For every stereotype out there that New Yorkers are mean, callous, and always in a rush, I know that there is a passionate, generous group of New Yorkers, who have had a profound impact on my life and continue to provide unquestionable value for which I am grateful: the volunteers from New York Cares.
As a life-long opera fan and consummate “foodie,” I launched my latest entrepreneurial venture, OperaNuts, in 2012. After months of experimentation, usually on a Saturday afternoon as I listened to the Metropolitan Opera on WQXR (something that I have done almost all of my adult life), I honed my inaugural product. A sweet/savory confection of premier roasted California almonds, rich dark chocolate covered almonds in a secret sea salt sauce was born and, after receiving overwhelmingly positive feedback from friends and family, I decided to pursue my passion as a business venture.
Yet in an undeniably digital world, I was at an impasse as to how best to move forward with my dream. While able to utilize computers for basic functions, I acknowledged that technologies had changed dramatically since retiring from my career in fashion marketing and journalism. The prospect of launching my business in an internet age was daunting at best.
The one-on-one tutoring program of New York Cares that has taken place in the New York Public Library’s 67th Street branch was the solution. For the past five years, each Thursday afternoon, I have been tutored by more experienced younger folks who volunteer their time to help those of us “scared” of computers (only at first!) to eventually become a friend of technology.

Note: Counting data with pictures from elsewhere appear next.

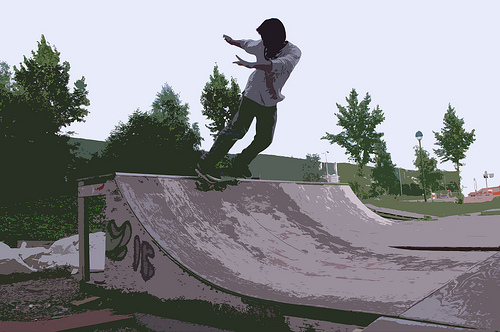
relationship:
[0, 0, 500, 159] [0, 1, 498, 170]
cloud in blue sky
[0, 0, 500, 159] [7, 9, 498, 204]
cloud in sky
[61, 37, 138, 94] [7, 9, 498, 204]
cloud in sky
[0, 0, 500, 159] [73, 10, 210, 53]
cloud in blue sky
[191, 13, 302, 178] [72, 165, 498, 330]
man on ramp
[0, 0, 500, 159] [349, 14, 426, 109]
cloud in sky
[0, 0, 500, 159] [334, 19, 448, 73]
cloud in sky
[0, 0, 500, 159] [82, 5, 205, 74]
cloud in sky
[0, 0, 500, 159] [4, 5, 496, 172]
cloud in sky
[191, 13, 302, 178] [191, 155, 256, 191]
man on skateboard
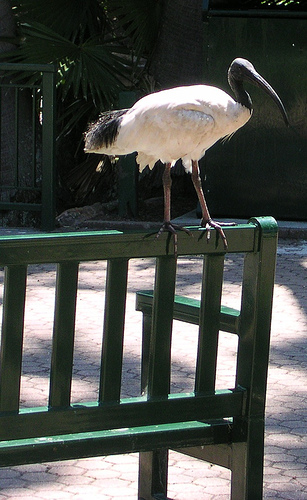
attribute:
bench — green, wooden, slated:
[21, 251, 305, 460]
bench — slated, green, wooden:
[15, 228, 276, 475]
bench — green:
[18, 231, 300, 461]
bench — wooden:
[8, 227, 293, 434]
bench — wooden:
[3, 231, 274, 419]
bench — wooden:
[16, 246, 253, 455]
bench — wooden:
[35, 249, 280, 491]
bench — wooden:
[7, 231, 207, 439]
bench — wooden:
[51, 222, 294, 454]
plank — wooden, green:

Volunteers began to ease me into a warm relationship with the computer, and into the tech world, advising me that a website was a prerequisite for success in our connected society. The result of many sessions with one volunteer, Hannah, is the OperaNuts Word Press website you see when visiting OperaNuts.com.
Along the way, I have also developed meaningful and long-lasting friendships with my volunteers. They have become both mentors and friends and a few are now employees of the OperaNuts team. Suggesting that I utilize MailChimp to create aesthetically pleasing email campaigns and spread the word about OperaNuts, volunteers Eileen and Emma went one step further, helping me to create and write engaging content for my email newsletters.
Of course, these good deeds have not gone unrewarded – oh no! I have given many containers of OperaNuts to all of my tutors, managers, and the library staff. I will, of course, continue to reward those dear volunteers who give their time to help people like me. I have also seen the invaluable support that they provide to peers in these groups, patiently and gently guiding individuals to whom use of a computer is not instinctive. From helping class attendees see pictures of their grandchildren on Facebook for the first time, conduct research on the web, apply for a job, or accomplish an everyday administration task for which a computer is seemingly vital these days, these seemingly small acts of kindness have provided enormous value to their recipients.
The bonds that I have developed with each of these volunteers extends far beyond the confines of the 67th Street New York Public Library, as evidenced by the fact that I can always expect to see a friendly face when OperaNuts participates in regular Williams-Sonoma Artisans’ Markets. Each time I attend to sell my products, I receive surprise visits and words of encouragement from my New York Cares friends, who live in different corners of the City – and I remind them that I simply couldn’t have done it without them.
I have learned a lot from my computer classes these last five years, and not just about technology – I’ve learned that, far from the stereotype, New York is full of warm-hearted, caring people who are willing to go the extra mile for you.
Rachel Roth is a serial entrepreneur and proud owner of OperaNuts.